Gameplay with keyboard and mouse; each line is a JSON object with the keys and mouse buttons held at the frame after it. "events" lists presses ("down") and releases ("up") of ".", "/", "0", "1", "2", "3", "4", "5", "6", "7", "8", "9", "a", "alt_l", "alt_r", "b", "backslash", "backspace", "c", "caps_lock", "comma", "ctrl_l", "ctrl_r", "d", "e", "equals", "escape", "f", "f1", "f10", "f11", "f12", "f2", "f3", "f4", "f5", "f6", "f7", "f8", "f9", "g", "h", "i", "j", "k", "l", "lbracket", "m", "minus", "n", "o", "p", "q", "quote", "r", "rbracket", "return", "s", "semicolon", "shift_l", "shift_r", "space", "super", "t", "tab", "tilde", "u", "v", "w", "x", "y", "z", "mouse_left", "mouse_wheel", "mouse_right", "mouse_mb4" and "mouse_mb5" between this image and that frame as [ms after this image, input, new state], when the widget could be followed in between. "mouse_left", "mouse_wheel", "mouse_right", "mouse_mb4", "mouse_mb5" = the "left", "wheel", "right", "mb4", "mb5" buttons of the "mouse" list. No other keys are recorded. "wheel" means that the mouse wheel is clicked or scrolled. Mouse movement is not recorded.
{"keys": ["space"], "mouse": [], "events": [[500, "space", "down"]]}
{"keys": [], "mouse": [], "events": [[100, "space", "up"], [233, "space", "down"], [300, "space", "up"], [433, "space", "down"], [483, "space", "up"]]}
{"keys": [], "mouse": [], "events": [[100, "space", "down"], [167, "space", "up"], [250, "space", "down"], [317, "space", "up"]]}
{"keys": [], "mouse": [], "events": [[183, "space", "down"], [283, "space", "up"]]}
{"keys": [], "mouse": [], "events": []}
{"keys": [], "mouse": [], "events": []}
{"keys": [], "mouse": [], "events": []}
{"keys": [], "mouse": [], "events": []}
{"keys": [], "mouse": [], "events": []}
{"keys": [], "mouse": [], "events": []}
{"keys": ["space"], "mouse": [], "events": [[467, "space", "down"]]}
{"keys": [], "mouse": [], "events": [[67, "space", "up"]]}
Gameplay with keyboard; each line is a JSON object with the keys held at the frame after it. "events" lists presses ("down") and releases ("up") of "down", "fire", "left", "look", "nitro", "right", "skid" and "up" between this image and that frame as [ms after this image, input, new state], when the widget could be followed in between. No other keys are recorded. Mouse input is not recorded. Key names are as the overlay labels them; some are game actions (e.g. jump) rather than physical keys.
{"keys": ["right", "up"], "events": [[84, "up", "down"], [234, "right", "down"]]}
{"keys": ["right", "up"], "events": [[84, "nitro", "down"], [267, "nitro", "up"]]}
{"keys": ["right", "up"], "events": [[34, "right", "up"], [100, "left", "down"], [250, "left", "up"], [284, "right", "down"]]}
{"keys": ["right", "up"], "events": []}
________________
ASSIGNMENT:
Can you restate every record above word for word?

ANSWER TO THE EXERCISE:
Gameplay with keyboard and mouse; each line is a JSON object with the keys and mouse buttons held at the frame after it. "events" lists presses ("down") and releases ("up") of ".", "/", "0", "1", "2", "3", "4", "5", "6", "7", "8", "9", "a", "alt_l", "alt_r", "b", "backslash", "backspace", "c", "caps_lock", "comma", "ctrl_l", "ctrl_r", "d", "e", "equals", "escape", "f", "f1", "f10", "f11", "f12", "f2", "f3", "f4", "f5", "f6", "f7", "f8", "f9", "g", "h", "i", "j", "k", "l", "lbracket", "m", "minus", "n", "o", "p", "q", "quote", "r", "rbracket", "return", "s", "semicolon", "shift_l", "shift_r", "space", "super", "t", "tab", "tilde", "u", "v", "w", "x", "y", "z", "mouse_left", "mouse_wheel", "mouse_right", "mouse_mb4" and "mouse_mb5" between this image and that frame as [ms after this image, input, new state], when the widget could be followed in between. "mouse_left", "mouse_wheel", "mouse_right", "mouse_mb4", "mouse_mb5" = the "left", "wheel", "right", "mb4", "mb5" buttons of the "mouse" list. No other keys are recorded. "wheel" means that the mouse wheel is clicked or scrolled. Mouse movement is not recorded.
{"keys": ["space"], "mouse": [], "events": [[500, "space", "down"]]}
{"keys": [], "mouse": [], "events": [[100, "space", "up"], [233, "space", "down"], [300, "space", "up"], [433, "space", "down"], [483, "space", "up"]]}
{"keys": [], "mouse": [], "events": [[100, "space", "down"], [167, "space", "up"], [250, "space", "down"], [317, "space", "up"]]}
{"keys": [], "mouse": [], "events": [[183, "space", "down"], [283, "space", "up"]]}
{"keys": [], "mouse": [], "events": []}
{"keys": [], "mouse": [], "events": []}
{"keys": [], "mouse": [], "events": []}
{"keys": [], "mouse": [], "events": []}
{"keys": [], "mouse": [], "events": []}
{"keys": [], "mouse": [], "events": []}
{"keys": ["space"], "mouse": [], "events": [[467, "space", "down"]]}
{"keys": [], "mouse": [], "events": [[67, "space", "up"]]}
Gameplay with keyboard; each line is a JSON object with the keys held at the frame after it. "events" lists presses ("down") and releases ("up") of "down", "fire", "left", "look", "nitro", "right", "skid" and "up" between this image and that frame as [ms after this image, input, new state], when the widget could be followed in between. No other keys are recorded. Mouse input is not recorded. Key names are as the overlay labels them; some are game actions (e.g. jump) rather than physical keys.
{"keys": ["right", "up"], "events": [[84, "up", "down"], [234, "right", "down"]]}
{"keys": ["right", "up"], "events": [[84, "nitro", "down"], [267, "nitro", "up"]]}
{"keys": ["right", "up"], "events": [[34, "right", "up"], [100, "left", "down"], [250, "left", "up"], [284, "right", "down"]]}
{"keys": ["right", "up"], "events": []}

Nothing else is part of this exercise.